[[ Task data open ]]

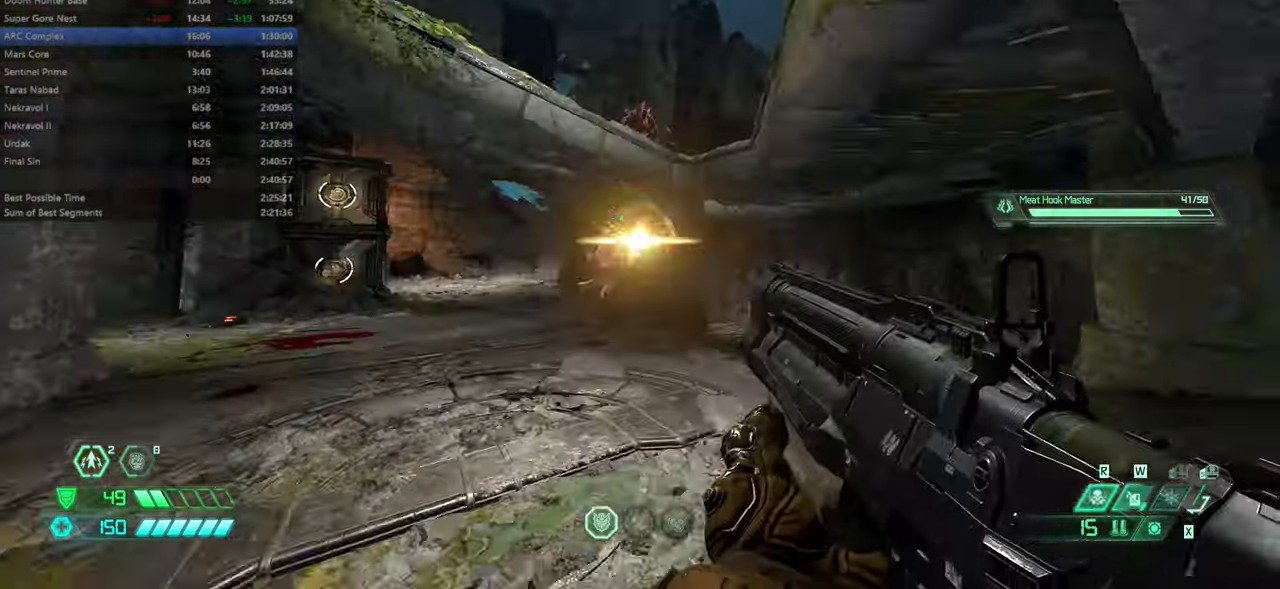
{"keys": ["r"], "mouse": [], "events": [[34, "r", "up"], [134, "jump", "down"], [134, "l", "down"], [167, "fw", "up"], [267, "jump", "up"], [300, "l", "up"], [367, "jump", "down"], [367, "r", "down"], [467, "jump", "up"]]}
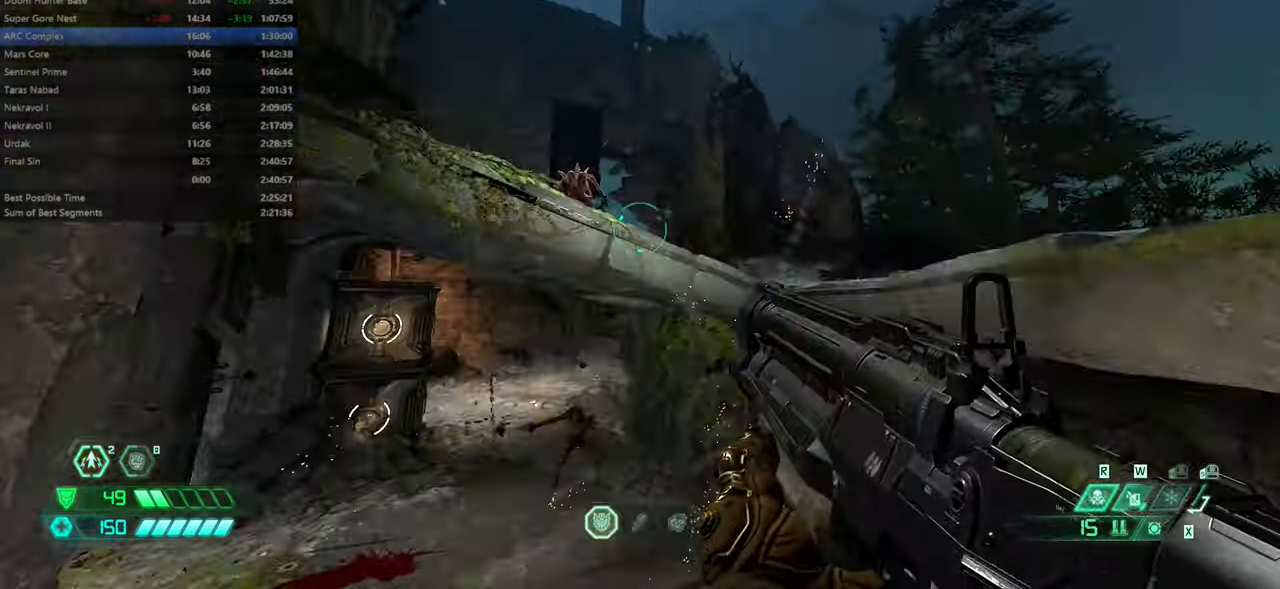
{"keys": ["fw", "r"], "mouse": [], "events": [[100, "mouse_right", "down"], [100, "r", "up"], [200, "mouse_left", "down"], [200, "r", "down"], [334, "mouse_left", "up"], [334, "mouse_right", "up"], [500, "fw", "down"]]}
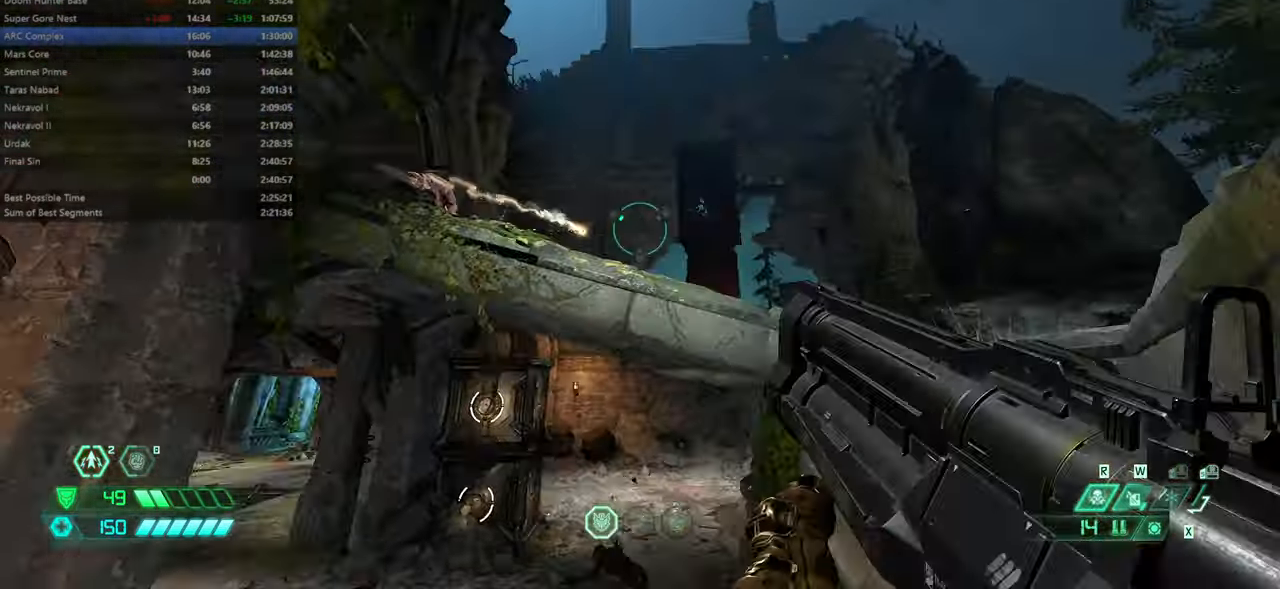
{"keys": ["l"], "mouse": [], "events": [[300, "r", "up"], [434, "fw", "up"], [500, "l", "down"]]}
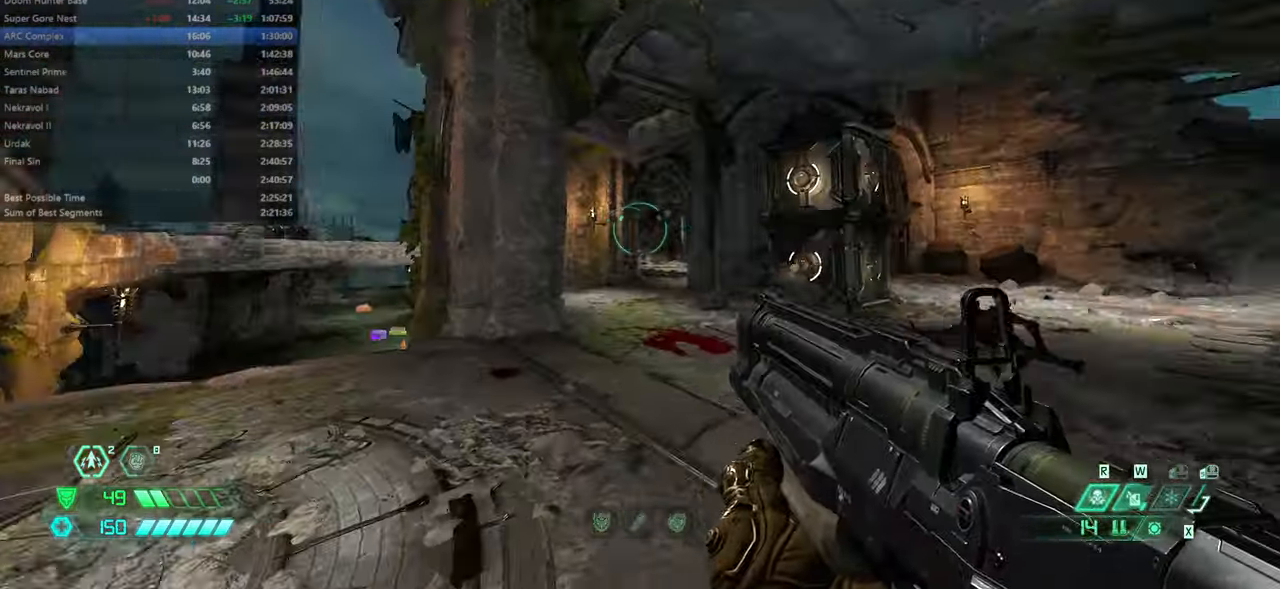
{"keys": ["fw", "l"], "mouse": [], "events": [[134, "fw", "down"], [300, "jump", "down"], [400, "jump", "up"]]}
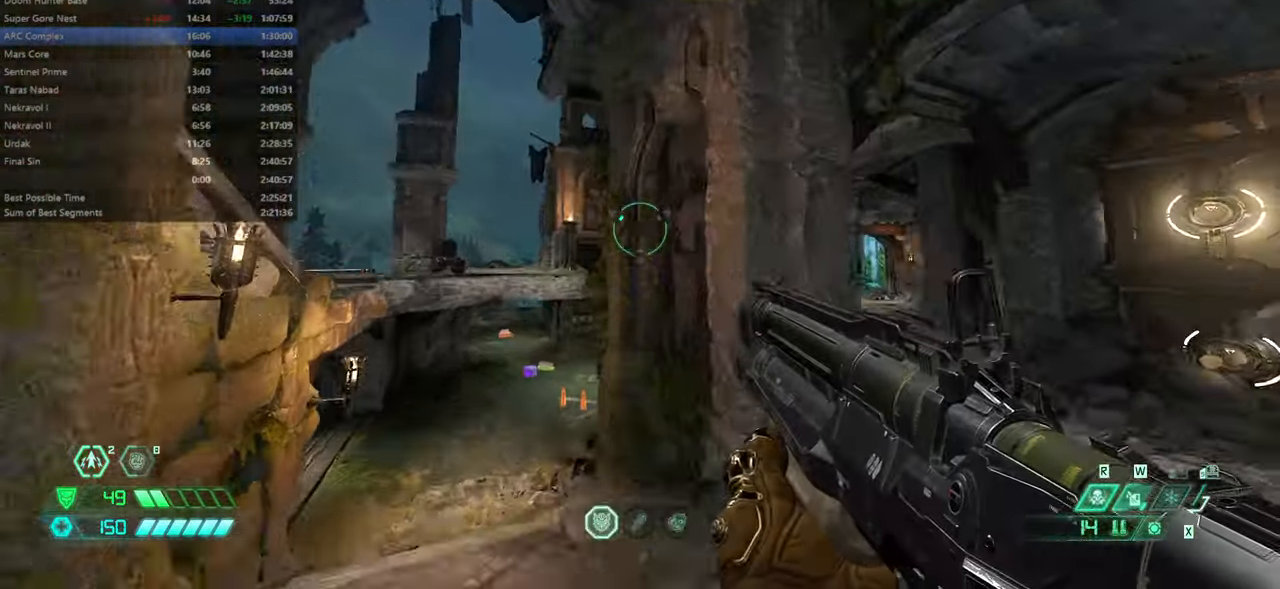
{"keys": ["dash", "fw"], "mouse": [], "events": [[134, "jump", "down"], [234, "jump", "up"], [234, "l", "up"], [467, "dash", "down"]]}
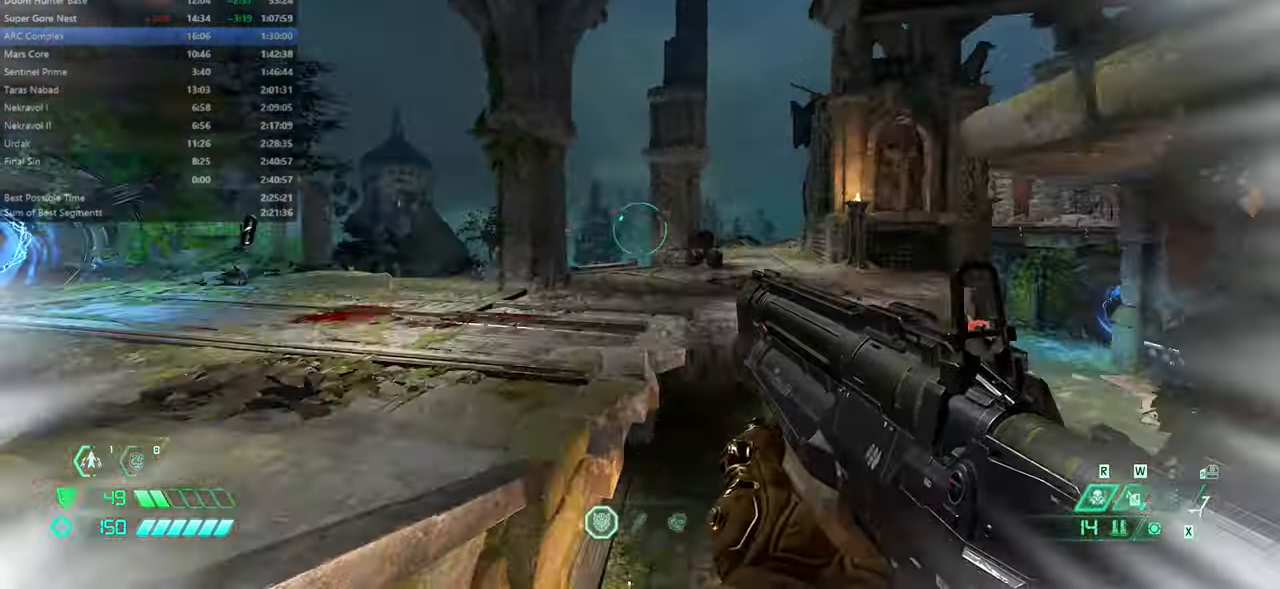
{"keys": ["bw", "l"], "mouse": [], "events": [[100, "dash", "up"], [234, "fw", "up"], [234, "l", "down"], [400, "bw", "down"]]}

[[ Task data closed ]]

*Exercise prompt:* Where in the records does the word "dash" appear? Copy each line that holds it.

*Answer for the task:*
{"keys": ["dash", "fw"], "mouse": [], "events": [[134, "jump", "down"], [234, "jump", "up"], [234, "l", "up"], [467, "dash", "down"]]}
{"keys": ["bw", "l"], "mouse": [], "events": [[100, "dash", "up"], [234, "fw", "up"], [234, "l", "down"], [400, "bw", "down"]]}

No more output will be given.